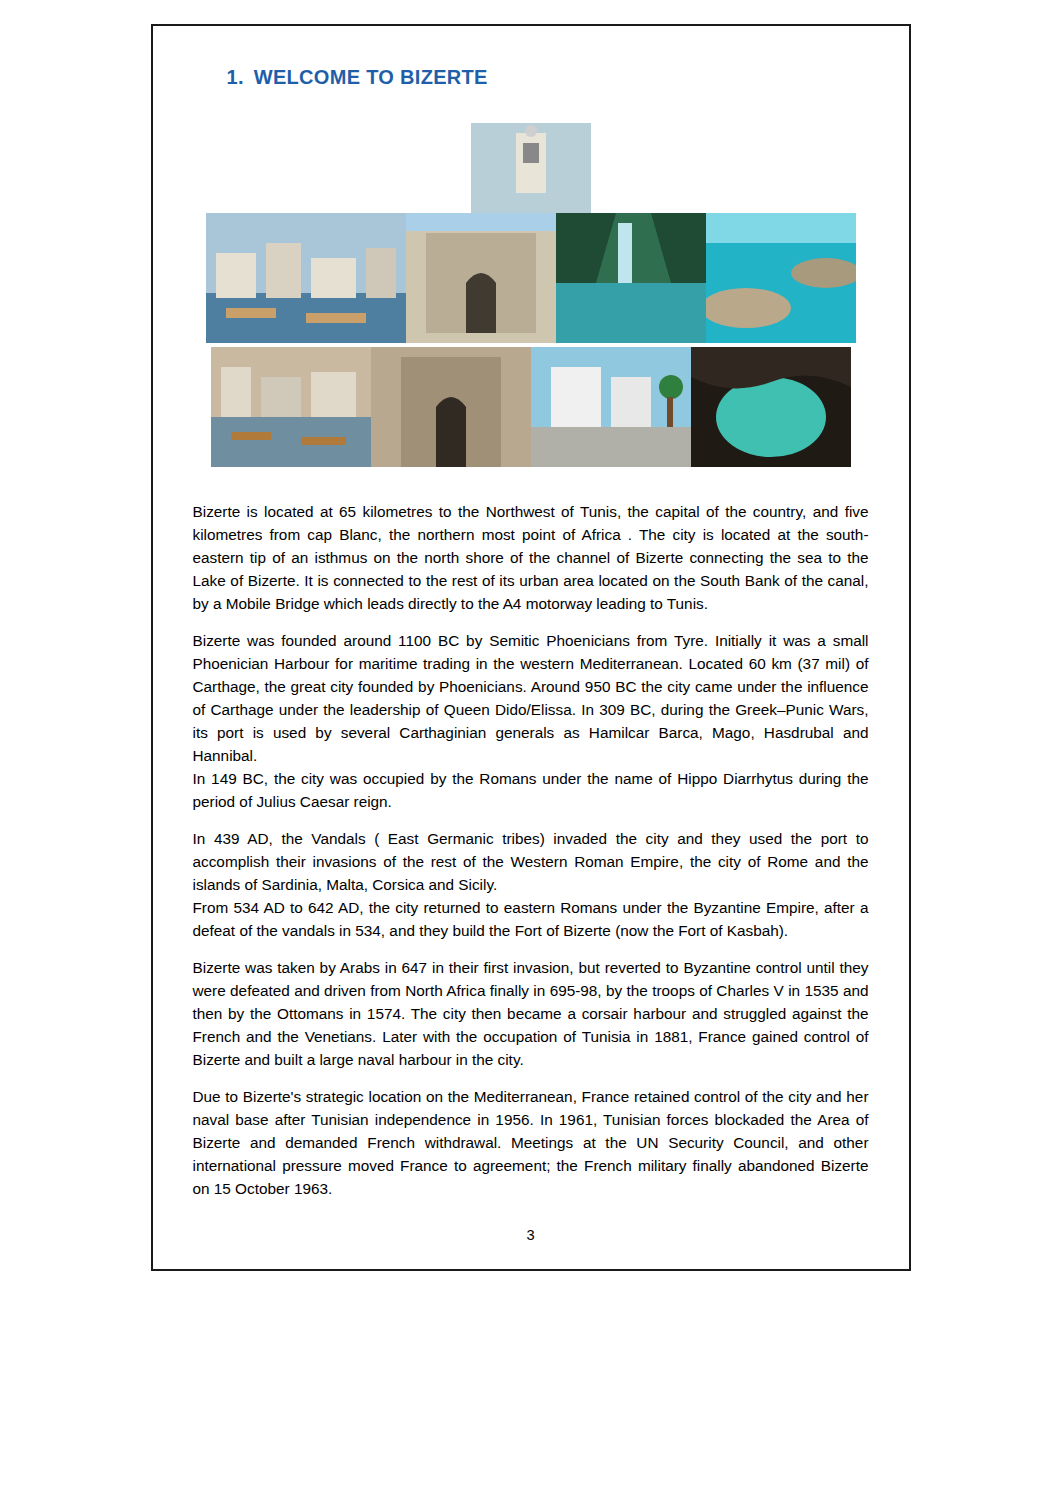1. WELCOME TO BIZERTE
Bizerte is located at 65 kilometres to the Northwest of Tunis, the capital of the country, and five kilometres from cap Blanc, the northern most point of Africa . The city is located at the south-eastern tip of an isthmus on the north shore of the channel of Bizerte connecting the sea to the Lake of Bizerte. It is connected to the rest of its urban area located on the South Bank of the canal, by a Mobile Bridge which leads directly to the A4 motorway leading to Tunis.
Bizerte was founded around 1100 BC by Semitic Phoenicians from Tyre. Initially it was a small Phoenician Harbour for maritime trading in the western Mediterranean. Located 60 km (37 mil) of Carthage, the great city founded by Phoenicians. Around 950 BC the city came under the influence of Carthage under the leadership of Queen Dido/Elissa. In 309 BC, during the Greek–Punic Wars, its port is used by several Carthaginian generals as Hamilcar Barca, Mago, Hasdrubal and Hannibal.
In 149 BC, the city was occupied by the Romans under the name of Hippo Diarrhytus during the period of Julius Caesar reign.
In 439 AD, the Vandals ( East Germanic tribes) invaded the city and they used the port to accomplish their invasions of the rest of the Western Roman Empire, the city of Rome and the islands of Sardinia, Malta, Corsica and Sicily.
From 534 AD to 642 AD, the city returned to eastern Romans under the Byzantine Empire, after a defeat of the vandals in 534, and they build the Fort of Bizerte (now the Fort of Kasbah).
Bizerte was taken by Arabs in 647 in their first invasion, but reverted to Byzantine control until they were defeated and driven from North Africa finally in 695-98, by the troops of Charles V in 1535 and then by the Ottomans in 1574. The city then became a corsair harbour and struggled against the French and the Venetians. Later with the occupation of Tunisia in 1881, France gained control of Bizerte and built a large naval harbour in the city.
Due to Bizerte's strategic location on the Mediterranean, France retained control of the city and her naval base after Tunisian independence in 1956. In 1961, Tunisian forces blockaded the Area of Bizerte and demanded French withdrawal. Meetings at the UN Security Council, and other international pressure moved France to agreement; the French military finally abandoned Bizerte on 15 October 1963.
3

==

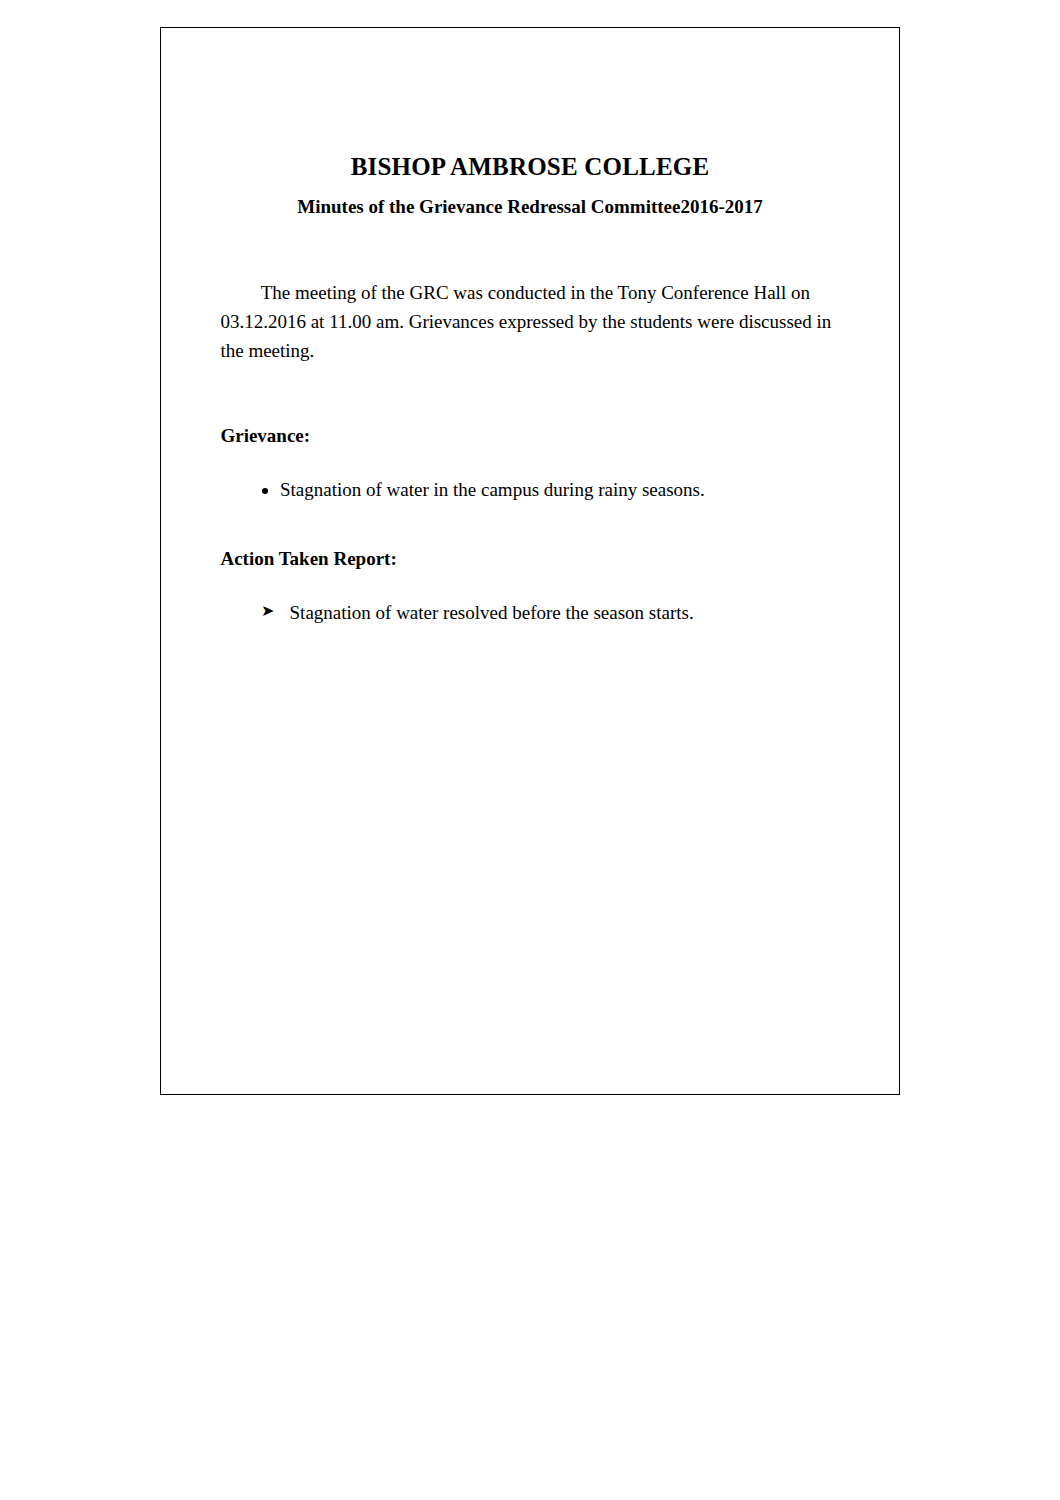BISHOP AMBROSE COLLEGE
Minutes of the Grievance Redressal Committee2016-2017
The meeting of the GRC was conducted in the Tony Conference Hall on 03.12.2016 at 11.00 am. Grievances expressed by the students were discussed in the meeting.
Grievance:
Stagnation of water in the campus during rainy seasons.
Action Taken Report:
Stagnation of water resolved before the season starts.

...

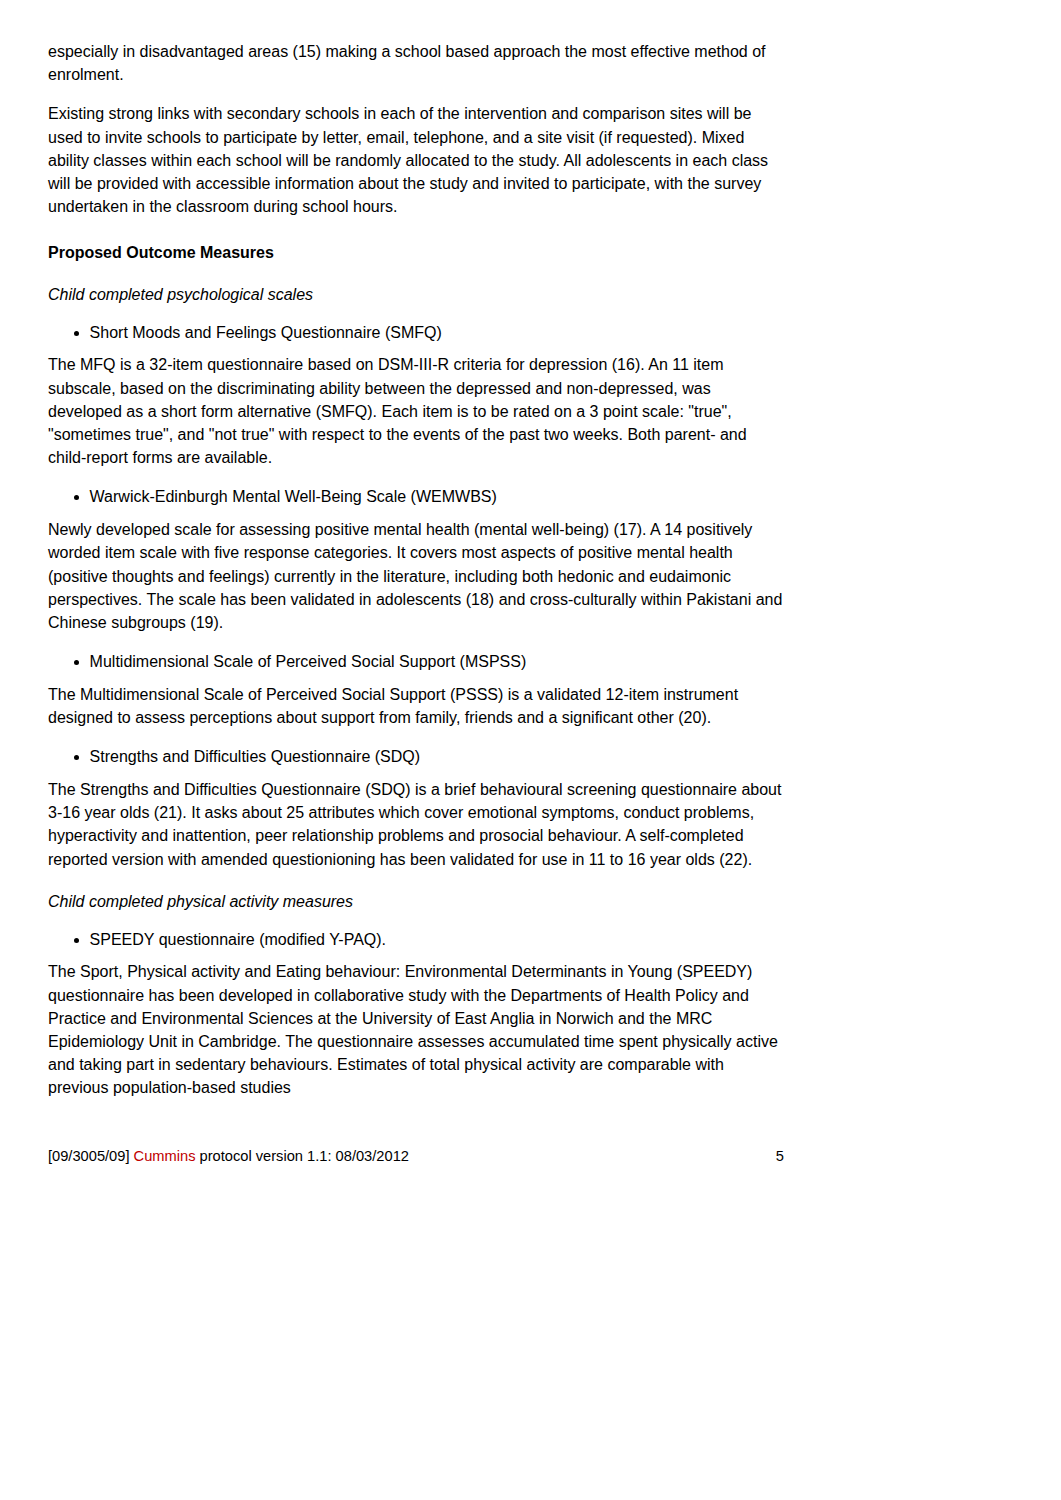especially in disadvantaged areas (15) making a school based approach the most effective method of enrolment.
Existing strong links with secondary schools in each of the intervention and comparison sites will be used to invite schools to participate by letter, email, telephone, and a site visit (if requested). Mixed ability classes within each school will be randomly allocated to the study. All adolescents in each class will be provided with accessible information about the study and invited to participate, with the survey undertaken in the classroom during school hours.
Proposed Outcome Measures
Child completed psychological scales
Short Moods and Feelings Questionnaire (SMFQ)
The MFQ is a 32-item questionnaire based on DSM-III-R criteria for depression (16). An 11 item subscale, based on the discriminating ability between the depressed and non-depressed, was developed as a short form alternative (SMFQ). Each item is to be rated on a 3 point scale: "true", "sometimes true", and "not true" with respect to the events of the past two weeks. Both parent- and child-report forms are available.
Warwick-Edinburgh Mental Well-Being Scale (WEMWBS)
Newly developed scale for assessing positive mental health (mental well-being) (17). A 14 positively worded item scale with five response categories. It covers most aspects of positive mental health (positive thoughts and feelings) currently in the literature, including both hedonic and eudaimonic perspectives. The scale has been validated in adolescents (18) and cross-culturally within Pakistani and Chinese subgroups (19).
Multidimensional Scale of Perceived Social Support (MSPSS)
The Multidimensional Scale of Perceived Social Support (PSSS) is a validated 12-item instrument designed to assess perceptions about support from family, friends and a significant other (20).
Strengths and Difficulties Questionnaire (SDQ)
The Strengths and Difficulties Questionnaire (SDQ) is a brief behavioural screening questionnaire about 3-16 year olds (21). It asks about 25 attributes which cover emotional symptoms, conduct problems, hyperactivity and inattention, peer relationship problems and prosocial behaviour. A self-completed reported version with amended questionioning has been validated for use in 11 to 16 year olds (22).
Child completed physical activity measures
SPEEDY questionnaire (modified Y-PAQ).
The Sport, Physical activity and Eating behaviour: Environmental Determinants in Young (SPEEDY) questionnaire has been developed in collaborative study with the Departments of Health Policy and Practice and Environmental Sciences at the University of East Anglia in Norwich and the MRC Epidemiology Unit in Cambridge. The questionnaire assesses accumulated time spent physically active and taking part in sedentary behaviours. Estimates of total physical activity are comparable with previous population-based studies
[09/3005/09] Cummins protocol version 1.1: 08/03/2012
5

*DIRECTIONS FOR THIS TASK*
Copy down each line in the entries that has the word "physical".

*REPLY TO THE TASK*
Child completed physical activity measures
The Sport, Physical activity and Eating behaviour: Environmental Determinants in Young (SPEEDY) questionnaire has been developed in collaborative study with the Departments of Health Policy and Practice and Environmental Sciences at the University of East Anglia in Norwich and the MRC Epidemiology Unit in Cambridge. The questionnaire assesses accumulated time spent physically active and taking part in sedentary behaviours. Estimates of total physical activity are comparable with previous population-based studies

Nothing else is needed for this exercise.